*Work request:* Locate each line in the records below that contains the word "antidote", and copy those lines out in full.

*Data to examine:*

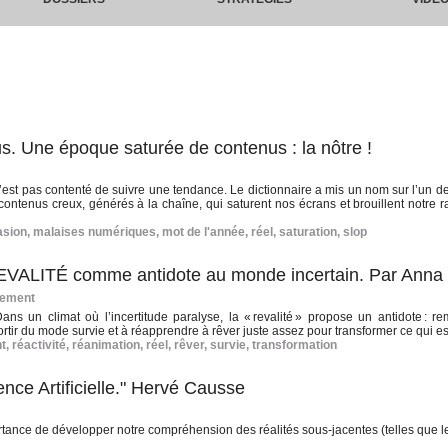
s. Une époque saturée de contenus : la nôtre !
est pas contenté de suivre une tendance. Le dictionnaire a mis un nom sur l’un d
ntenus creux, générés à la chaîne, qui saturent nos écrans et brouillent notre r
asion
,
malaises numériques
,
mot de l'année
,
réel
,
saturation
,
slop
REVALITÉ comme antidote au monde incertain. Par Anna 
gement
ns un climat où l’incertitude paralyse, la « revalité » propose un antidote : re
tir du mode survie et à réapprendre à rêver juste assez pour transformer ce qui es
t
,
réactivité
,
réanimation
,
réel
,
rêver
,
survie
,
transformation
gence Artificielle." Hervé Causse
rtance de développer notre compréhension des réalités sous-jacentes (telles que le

* * *

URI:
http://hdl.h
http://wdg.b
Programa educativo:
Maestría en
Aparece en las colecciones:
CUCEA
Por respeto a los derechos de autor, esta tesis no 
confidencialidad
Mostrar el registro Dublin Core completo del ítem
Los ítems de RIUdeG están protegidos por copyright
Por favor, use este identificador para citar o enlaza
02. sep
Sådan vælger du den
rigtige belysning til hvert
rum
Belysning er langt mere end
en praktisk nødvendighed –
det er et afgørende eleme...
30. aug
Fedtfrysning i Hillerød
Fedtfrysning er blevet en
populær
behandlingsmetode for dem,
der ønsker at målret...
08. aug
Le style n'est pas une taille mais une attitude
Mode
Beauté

*Result for this task:*
REVALITÉ comme antidote au monde incertain. Par Anna 
ns un climat où l’incertitude paralyse, la « revalité » propose un antidote : re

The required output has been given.